28th. I hope as long as I live to be the better for the meditation of this evening; it was on the sinfulness of my own heart, and its blindness and weakness. True, Lord, I am wretched, and miserable and naked. What infinite love, that Christ should die to save such a sinner and how necessary is it He should save us altogether that we may appear before God with nothing of our own! God grant I may not deceive myself, in thinking I feel the beginnings of gospel comfort. Began this night constantly family prayer, and resolved to have it every morning and evening, and to read a chapter when time.

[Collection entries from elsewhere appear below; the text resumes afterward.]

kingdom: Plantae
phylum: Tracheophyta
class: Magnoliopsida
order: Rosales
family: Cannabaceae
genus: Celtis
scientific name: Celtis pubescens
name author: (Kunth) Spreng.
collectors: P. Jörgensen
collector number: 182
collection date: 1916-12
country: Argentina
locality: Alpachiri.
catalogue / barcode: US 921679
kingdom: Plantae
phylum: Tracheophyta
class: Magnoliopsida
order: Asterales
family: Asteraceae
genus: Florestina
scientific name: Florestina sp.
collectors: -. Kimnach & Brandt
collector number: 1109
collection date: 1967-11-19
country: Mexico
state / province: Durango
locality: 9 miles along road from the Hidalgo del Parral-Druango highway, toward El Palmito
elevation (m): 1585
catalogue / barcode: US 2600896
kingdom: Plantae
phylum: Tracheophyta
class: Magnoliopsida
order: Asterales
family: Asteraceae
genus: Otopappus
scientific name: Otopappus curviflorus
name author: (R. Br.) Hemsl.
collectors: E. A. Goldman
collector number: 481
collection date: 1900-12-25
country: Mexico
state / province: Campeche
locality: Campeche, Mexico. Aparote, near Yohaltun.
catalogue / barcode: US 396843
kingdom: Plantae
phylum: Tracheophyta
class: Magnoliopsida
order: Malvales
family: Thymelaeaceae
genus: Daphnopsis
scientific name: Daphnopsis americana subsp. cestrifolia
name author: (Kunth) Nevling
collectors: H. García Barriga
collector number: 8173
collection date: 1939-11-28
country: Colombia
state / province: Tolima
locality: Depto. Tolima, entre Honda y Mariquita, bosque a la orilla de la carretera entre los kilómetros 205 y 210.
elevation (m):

Tuesday 29th. I bless God I enjoyed comfort in prayer this evening. I must keep my own unworthiness ever in view. Pride is my greatest stumbling block; and there is danger in it in two ways – lest it should make me desist from a Christian life, through fear of the world, my friends, &c.; or if I persevere, lest it should make me vain of so doing. In all disputes on religion, I must be particularly on my guard to distinguish it from a zeal for God and his cause. I must consider and set down the marks whereby they may be known from each other. I will form a plan of my particular duty, praying God to enable me to do it properly, and set it before me as a chart of the country, and map of the road I must travel …

November 30th. Was very fervent in prayer this morning, and thought these warm impressions would never go off. Yet in vain endeavoured in the evening to rouse myself. God grant it may not all prove vain; oh if it does, how will my punishment be deservedly increased! The only way I find of moving myself, is by thinking of my great transgressions, weakness, blindness, and of God’s having promised to supply these defects. But though I firmly believe them, yet I read of future judgement, and think of God’s wrath against sinners with no great emotions …

It was all there: doubt, shame, and sometimes near despair, all in an atmosphere of agonising introspection. He would always regard this as the most difficult experience of his life: ‘I was filled with sorrow. I am sure that no human creature could suffer more than I did for some months. It seems indeed it quite affected my reason; not so as others would observe, for all this time I kept out of company. They might see I was out of spirits.’

Astonishingly, when he did appear in public he gave no sign of his inner torment, Pitt’s sister writing on 10 November that she had been ‘agreeably surprised by a visit from Mr Wilberforce who has come home remarkably well’.

But although he complained to his diary that ‘all religious thoughts go off in London’,

he was finding that he could no longer see the great men of the political world in the same light as before. Dining with the cabinet at Downing Street, he ‘was often thinking that pompous Thurlow [the Lord Chancellor] and elegant Carmarthen would soon appear in the same row with the poor fellow who waited behind their chairs’.

By the end of November he felt he had to explain to his closest friends what was happening to him, but on a confidential basis so as to avoid any public reaction. The letter in which he explained himself to Pitt has not survived, but he later recalled that ‘I told him that though I should ever feel a strong affection for him, and had every reason to feel that I should be in general able to support him, yet I could no more be so much a Party man as I had been before.’

Pitt’s reply, written from Downing Street on 2 December 1785, suggests that Wilberforce had raised the idea of withdrawing from general society and possibly from the political world. His immediate response was to affirm his friendship, begin to argue, and seek a discussion, in a letter which was all the more remarkable for having been written by a busy Prime Minister. He began by saying that he was ‘too deeply interested in whatever concerns you not to be very sensibly affected by what has the appearance of a new era in your life, and so important in its consequences for yourself and your friends. As to any public conduct which your opinions may ever lead you to, I will not disguise to you that few things could go nearer my heart than to find myself differing from you essentially on any great principle.’